Constantly flexing, the guy had a style that hit new heights of fashion-criminality, yet with bliss and mdiea savvy. Day glow colors, skin tight shorty-shorts, sleeves cut off and coiffed with a geometrically prefect spiked flat-top, Matarazzo was the ultimate 80's cliché. But what made him so memorable was how he seemed to be having so much fun at his viewer's expense. His image would set a low bar for acknowledging what is socially risqué, and then hop right under it with what seemed like utter delight. he had the air of someone who won't let you look away, but also knew you were probably blushing and frazzled with his antics. He was a mountain of bullshit; damn fun, eye-popping, really-really-good bullshit.
Matarazzo was garish to look at. Matarazzo was obnoxious to look at. Matarazzo was frustrating to look at. But he was impossible not to look at. And it was, quite accidentally, a small, pop-art stroke of genius. For Matarazzo inspired and angered at the same rate as any iconic artwork. He took all the memes and morays of muscle-building, shook them up, and shot them into your eyes like a cannon. The result was reaction. The result was provocation. The result was that, yes, sometimes the image is more powerful than the thing which created it.
For over 20 years I have puzzled and mused over how the line between image and authenticity constantly shifts beneath us. And Matarazzo stands at my ground zero. He was not an admirable man. He died recently, and it seems a locked and shut case that the cause was years and years of prolonged use of performance pharmaceuticals (i.e., steroids and their like). He had a bumbling career, an abbreviated competitive run and often came across as a bitter and cranky man in his interviews. He was no gem – no one I would suggest to my athletes to admire. Yet there is something remarkable about crating an image that become iconic and inspires action. It may not have been in his personal designs, but it is definitely in his personal wake.
Authenticity is not found on the label of the box, but rather is found inside the container. Which is why we so often consider image to be essentially bullshit. Yet what if the label on the box read: "Open only after you find what's inside this box." Suddenly, that label would be far more important than the box itself. Indeed, the box can be dead empty, but it's label – it's powerful, compelling, instructive label – becomes far more authentic and meaningful in spite of the fact that it's only, you know, an image.

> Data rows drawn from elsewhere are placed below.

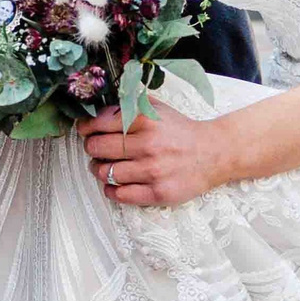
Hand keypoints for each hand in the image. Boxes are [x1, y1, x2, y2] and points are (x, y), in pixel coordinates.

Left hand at [78, 104, 235, 207]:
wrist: (214, 153)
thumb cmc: (181, 131)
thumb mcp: (156, 109)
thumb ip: (128, 105)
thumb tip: (97, 109)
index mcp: (145, 120)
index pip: (98, 123)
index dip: (86, 127)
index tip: (85, 130)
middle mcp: (148, 145)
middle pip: (97, 148)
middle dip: (91, 148)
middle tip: (96, 148)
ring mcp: (153, 171)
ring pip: (105, 173)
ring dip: (99, 170)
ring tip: (104, 166)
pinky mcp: (158, 193)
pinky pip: (120, 195)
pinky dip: (111, 190)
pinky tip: (115, 184)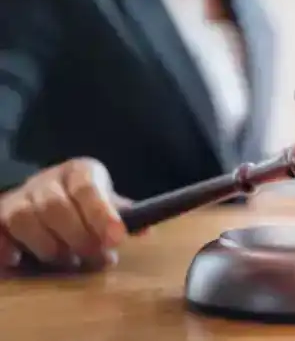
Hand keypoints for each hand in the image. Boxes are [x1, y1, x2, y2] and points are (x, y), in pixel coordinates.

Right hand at [0, 158, 129, 269]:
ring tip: (66, 261)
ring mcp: (19, 196)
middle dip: (77, 236)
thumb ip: (124, 215)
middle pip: (55, 205)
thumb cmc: (85, 203)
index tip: (117, 239)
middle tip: (94, 257)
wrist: (50, 193)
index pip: (88, 188)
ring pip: (23, 217)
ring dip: (47, 245)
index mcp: (79, 171)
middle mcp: (46, 179)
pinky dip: (4, 246)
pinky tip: (19, 260)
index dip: (102, 214)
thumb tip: (143, 229)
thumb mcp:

That is what Mike Matarazzo represents: a box that is no more special than any other's, but a label that inspires us to fill up our own. He may have been full of warmth and light, or hollow and empty inside, but that isn's the point; those are the questions for his close loved ones to fathom. For us, the point is merely that he left a legacy of labels; very, very authentic labels.
Image is bullshit. And even if an image can inspire us to action, it is no less bullshit. It's just really, really good bullshit.
Pro Bodybuilder Mike Matarazzo (November 8, 1965 – August 17, 2014) died this past week at age 48, only six years older than me. (That's young.) He was an iconic character for me, representing an important concept in my coaching of athletes: the idea of image versus authenticity. Hopefully this will be useful even if you never heard of this man before.